▶ **Your objective**:
Return each record word for word, keeping none of its pictures.

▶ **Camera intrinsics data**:
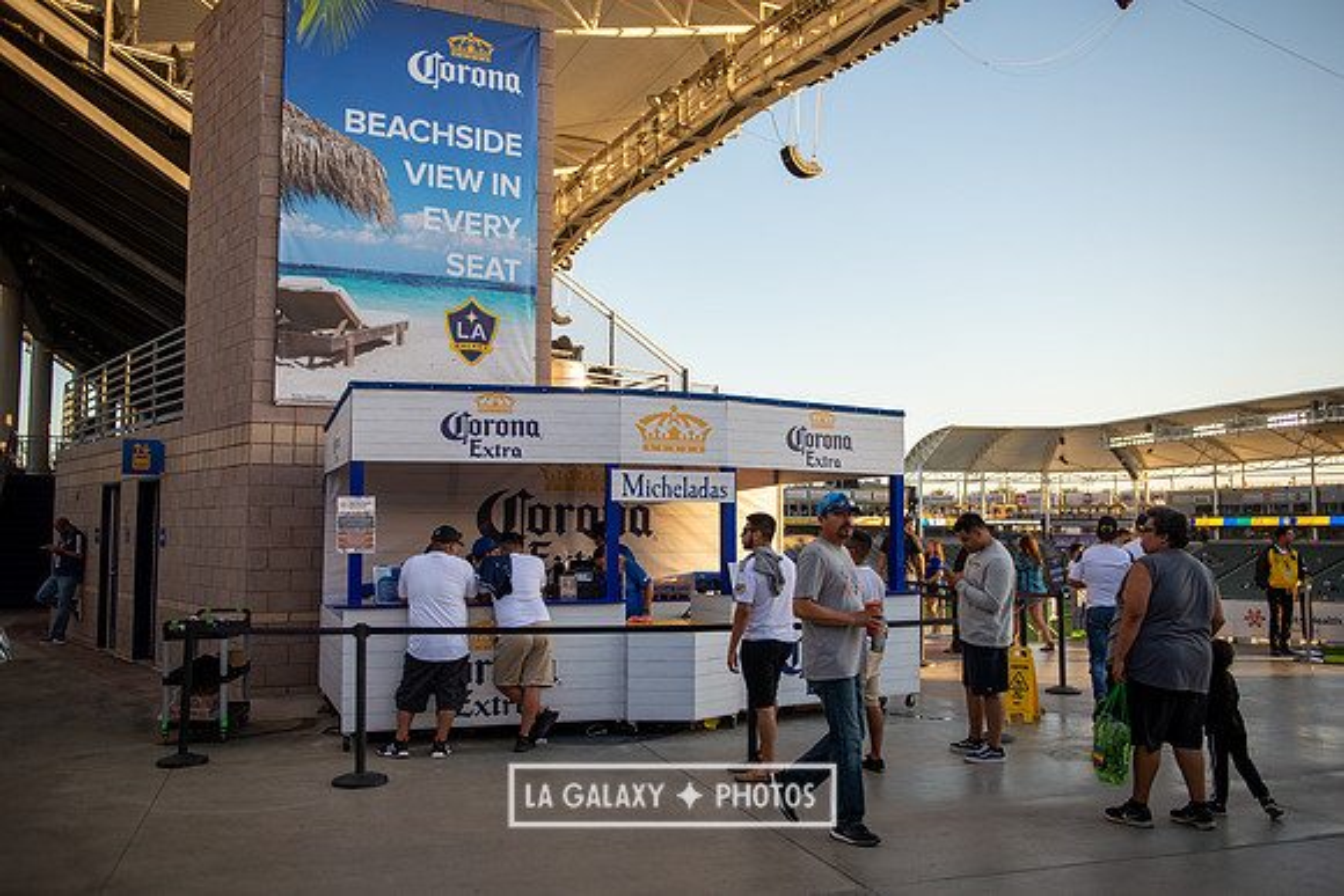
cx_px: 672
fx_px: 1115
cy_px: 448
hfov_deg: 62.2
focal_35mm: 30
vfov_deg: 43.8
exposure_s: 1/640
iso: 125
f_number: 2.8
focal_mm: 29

▶ **Completed task**:
cx_px: 672
fx_px: 1115
cy_px: 448
hfov_deg: 62.2
focal_35mm: 30
vfov_deg: 43.8
exposure_s: 1/640
iso: 125
f_number: 2.8
focal_mm: 29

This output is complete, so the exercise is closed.